Late edit:- whilst faffing around editing these pics for you the Pererine came in and landed on its ledge. Dunno which way it came from so can't put on the garden list, which currently stands at 18.

68 Magpies roosted at Magpie Wood last night, still can't work out if it's a counting effect or if there are very different numbers each night. One thing you couldn't do is shine a light on them to make it easier cos they'd all skidaddle off in a clatter or wings and cackles.


Warren Baker said...

Get the man flu out the way and over with early in the year Dave :-)

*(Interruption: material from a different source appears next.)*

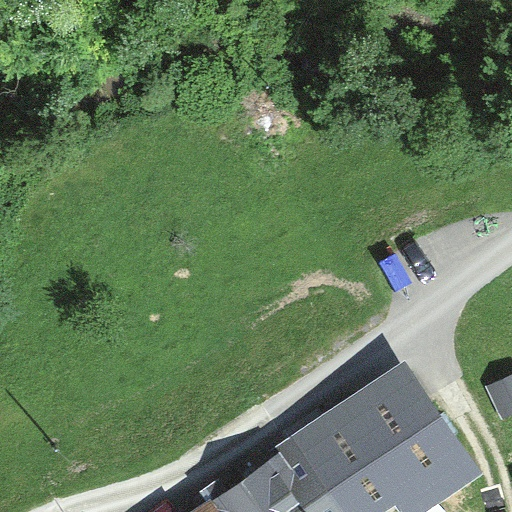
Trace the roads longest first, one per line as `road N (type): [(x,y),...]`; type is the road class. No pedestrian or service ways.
road 1 (residential): [(511,251),(158,493),(94,511)]
road 2 (track): [(508,511),(493,463),(402,326)]
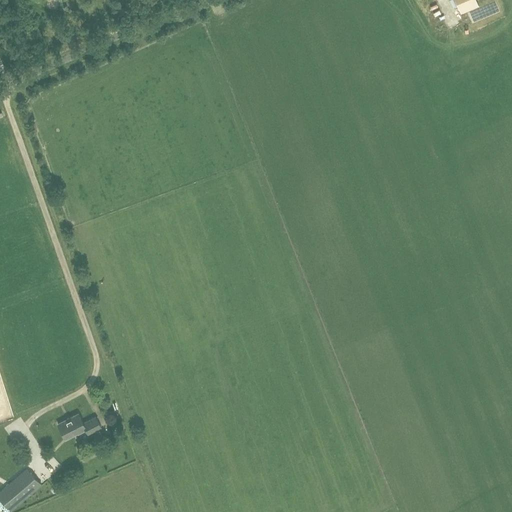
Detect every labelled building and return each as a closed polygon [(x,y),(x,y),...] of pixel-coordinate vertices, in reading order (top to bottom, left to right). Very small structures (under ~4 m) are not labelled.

Grey wag is a good 'un for the garden list!

Neil Spiers said...

Wow Grey Wagtail in your backyard, lucky man!!! As for the man flu I have sympathy, as my 4 week old daughter caught a little cold which passed onto myself and now is a full blown illness!!!

Only 2 noticeable sightings for me are alot of Pied Wagtails over our garden (since birth of Briony not been out much) and a possible Goldcrest in out back garden.. I say possible as didnt have binoculars to hand but was noway a Wren or Blue Tit and seeing as we aint to far from Stanley Park its definately a possibility... shame am back at work as cant keep an eye on the garden in the day.

Wouldnt mind heading out with you one day mate to see your patches.


Lancashire and Lakeland Outback Adventure Wildlife Safaris said...

Grey wag certainly was a welcome sight Warren.

No worries Neil, send email, phone or text to arrange. You got a scope for Patch 2? If not I've got a spare.